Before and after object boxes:
****************
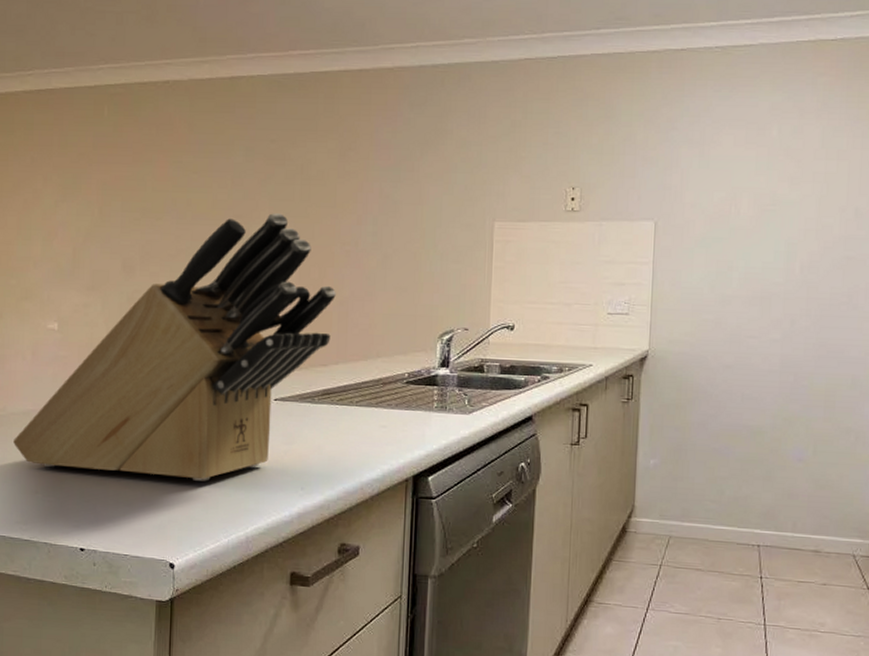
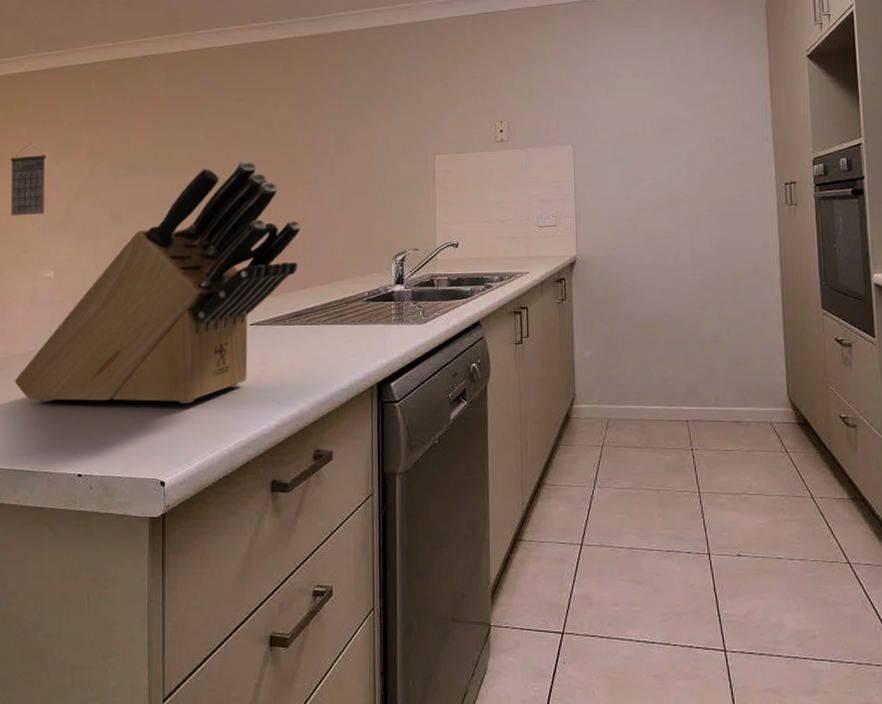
calendar: none [11,174,52,258] -> present [11,143,47,216]

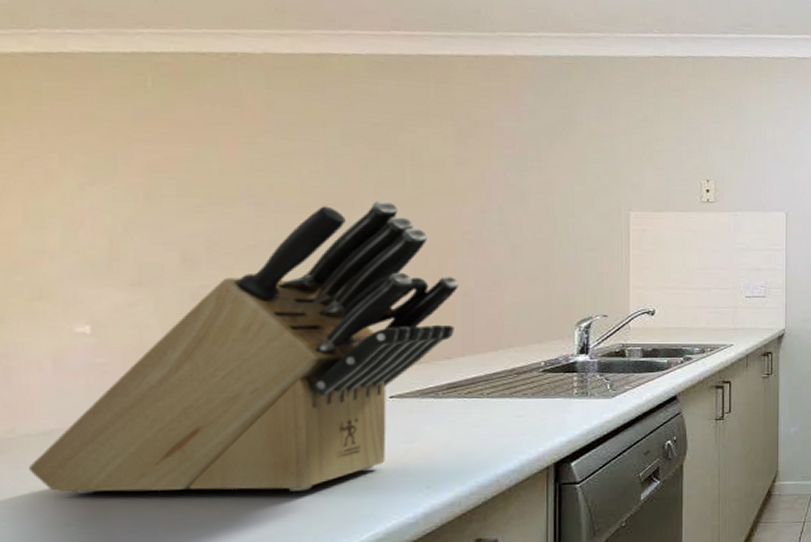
calendar: present [11,143,47,216] -> none [11,151,74,250]

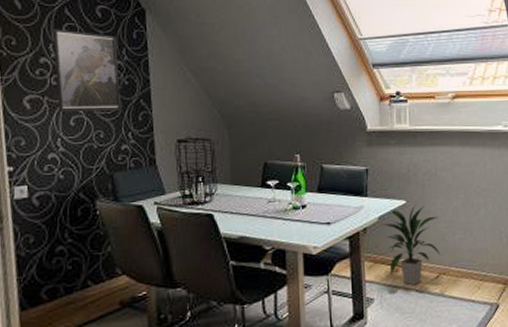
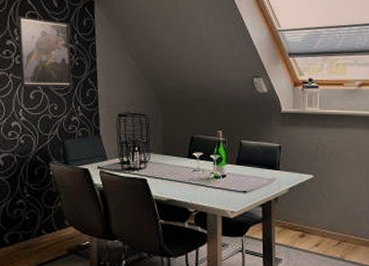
indoor plant: present [381,204,441,286] -> none [290,179,343,250]

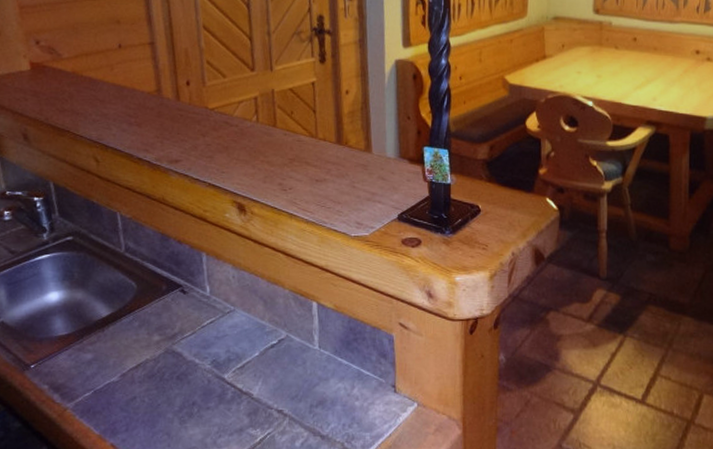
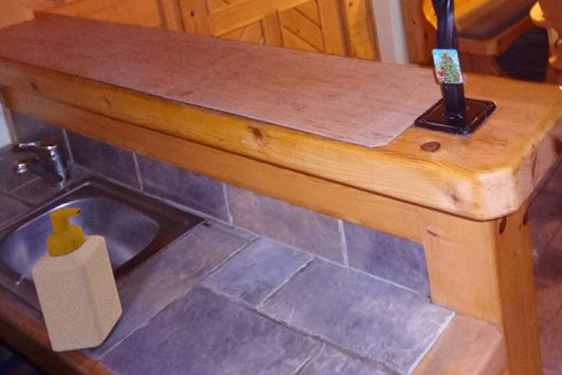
soap bottle: none [9,258,95,396] -> present [31,207,123,352]

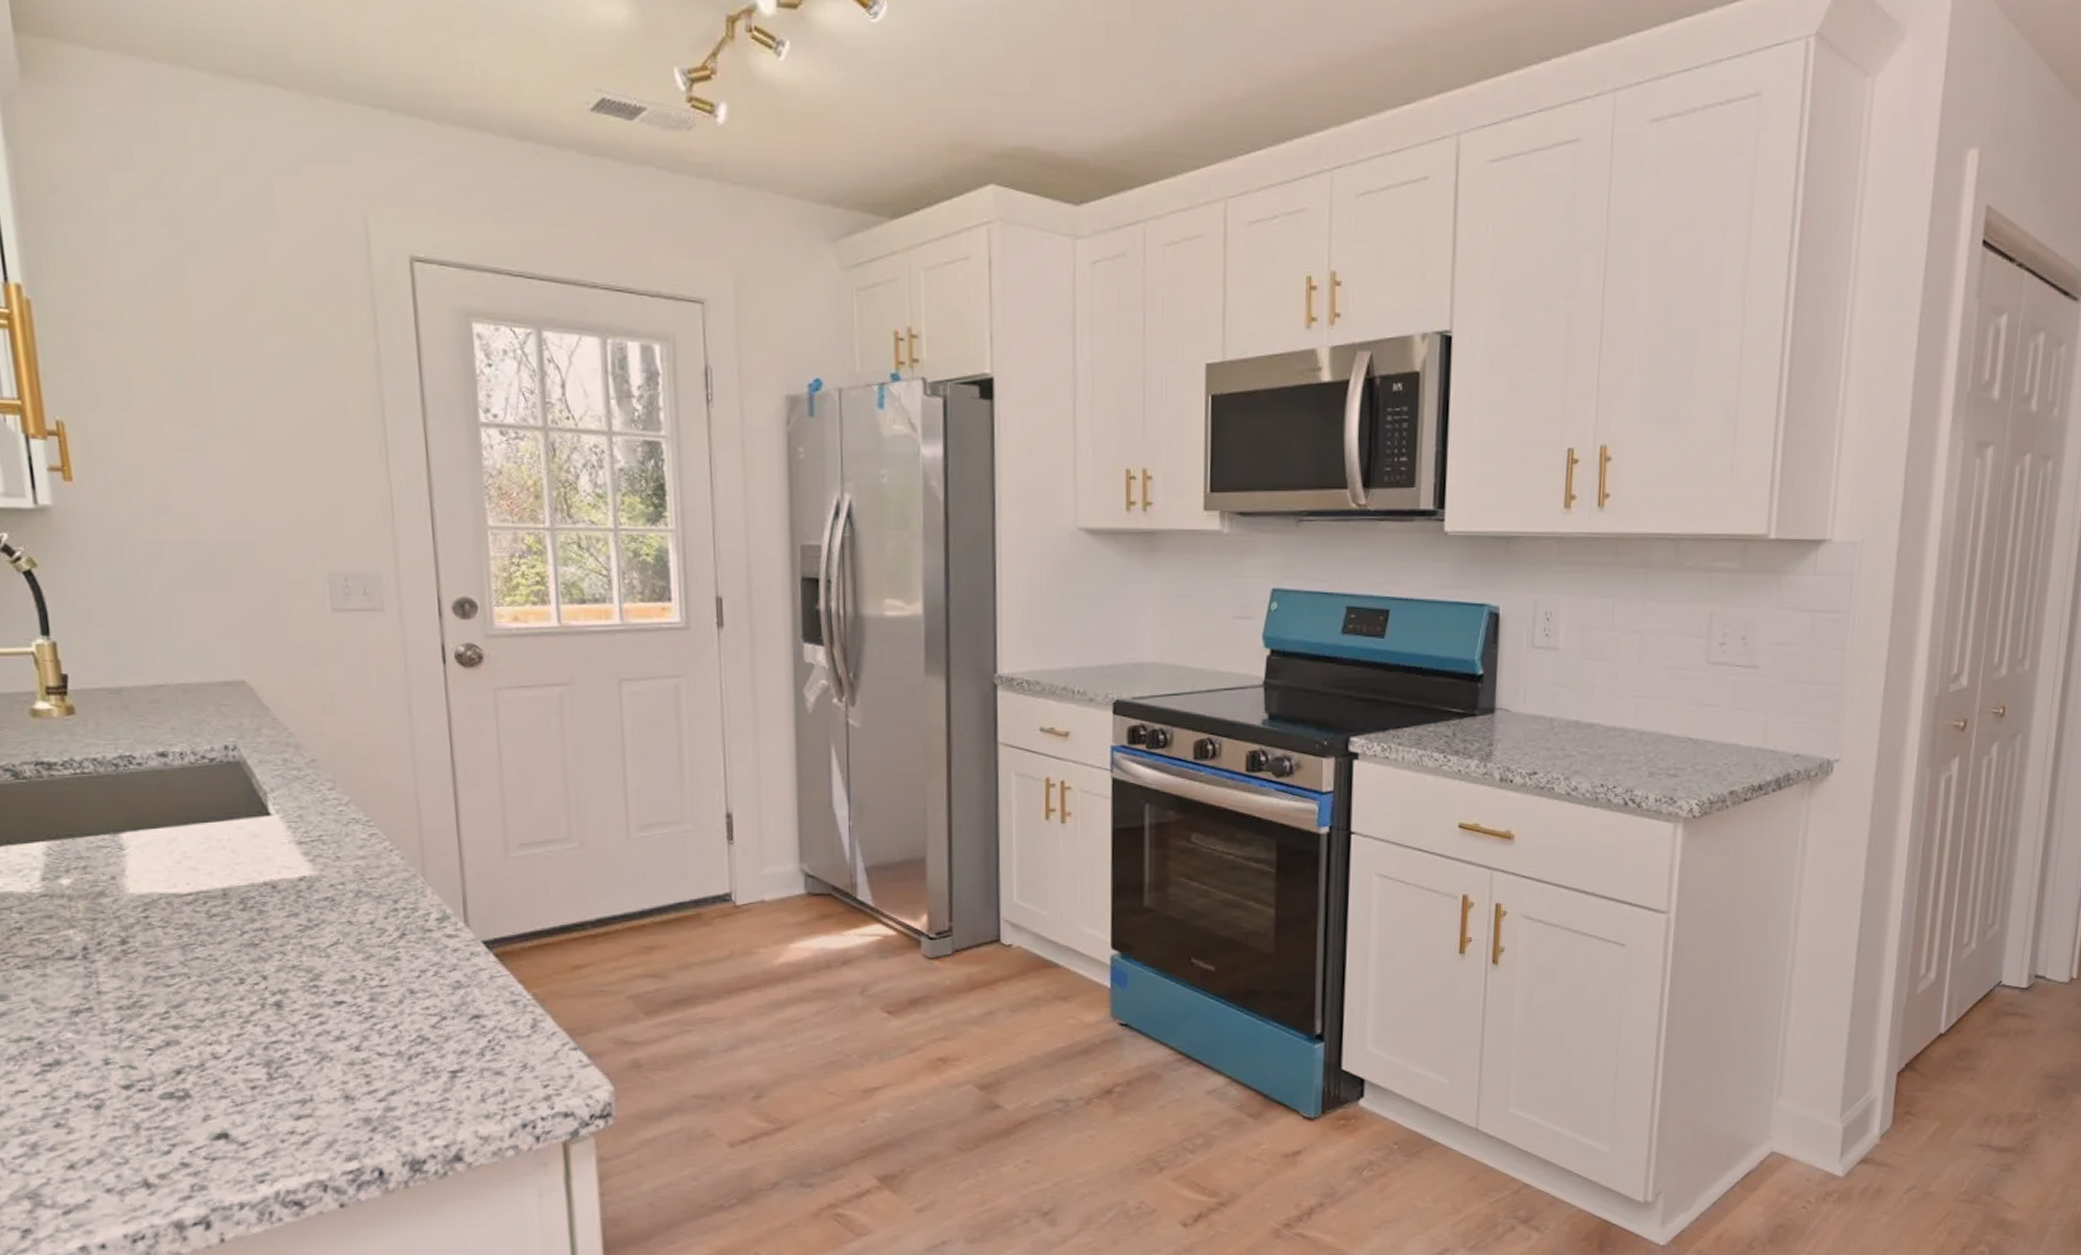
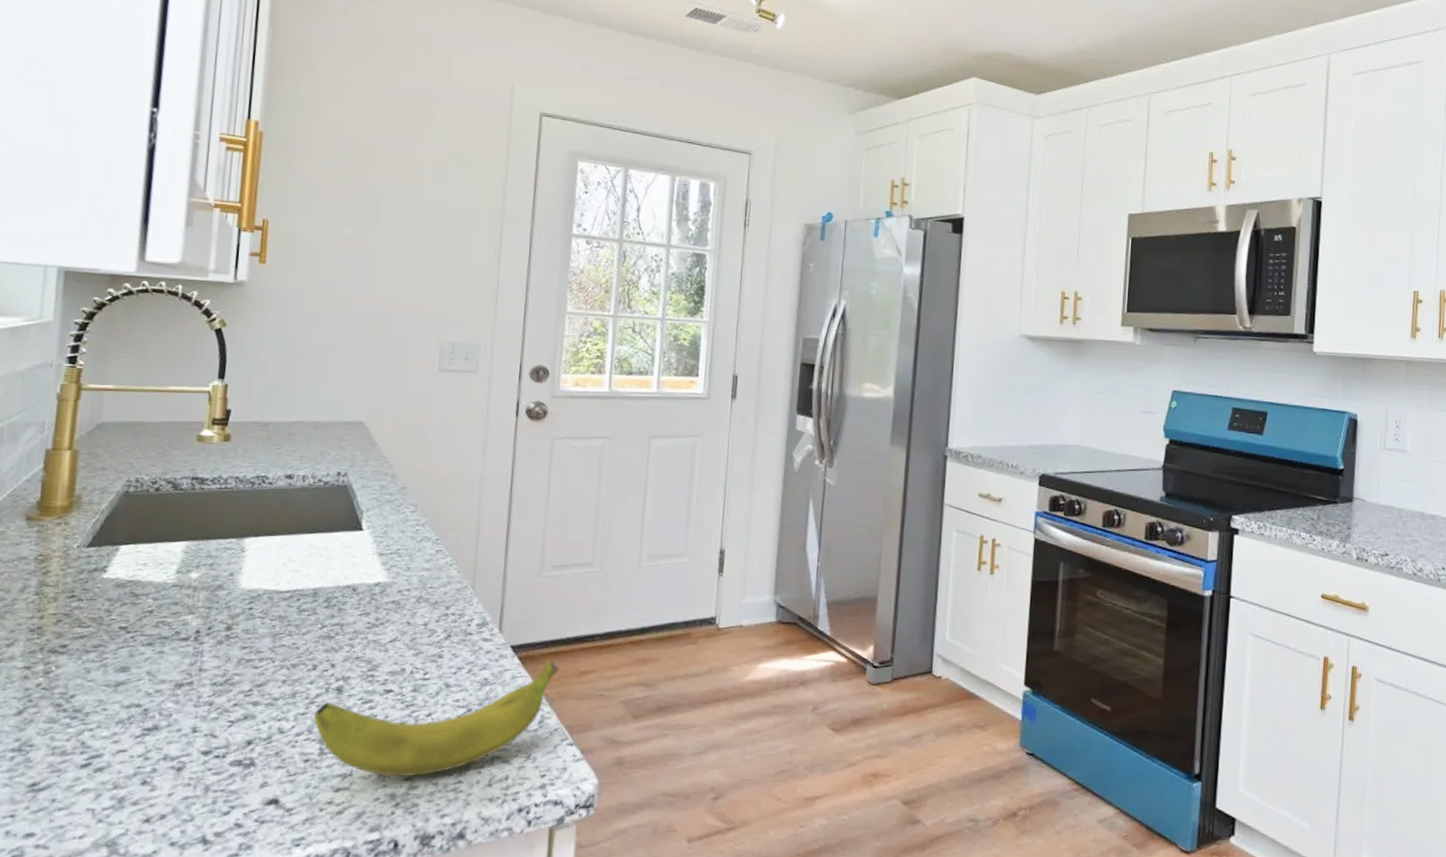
banana: none [253,956,547,1098] -> present [314,661,559,777]

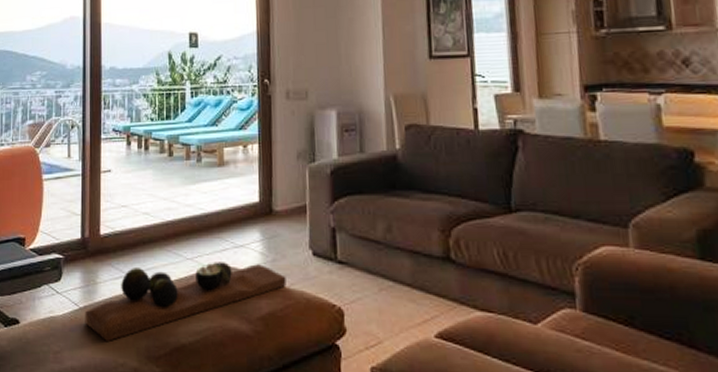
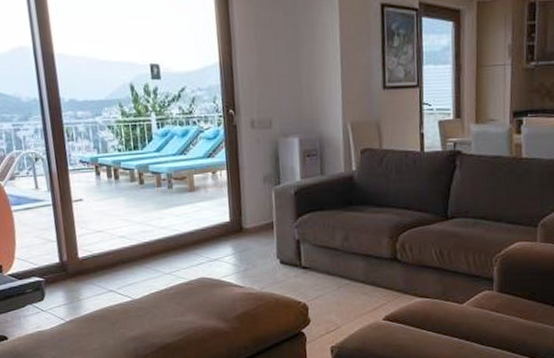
decorative tray: present [85,262,286,341] -> none [72,274,258,347]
****************
» **Activity**
Copy out nothing but the lines from the beginning of the records through the one that contains "banana: none [253,956,547,1098]". Skip the pictures.

» **Response box**
calendar: none [11,174,52,258] -> present [11,143,47,216]

calendar: present [11,143,47,216] -> none [11,151,74,250]

indoor plant: present [381,204,441,286] -> none [290,179,343,250]

soap bottle: none [9,258,95,396] -> present [31,207,123,352]

banana: none [253,956,547,1098] -> present [314,661,559,777]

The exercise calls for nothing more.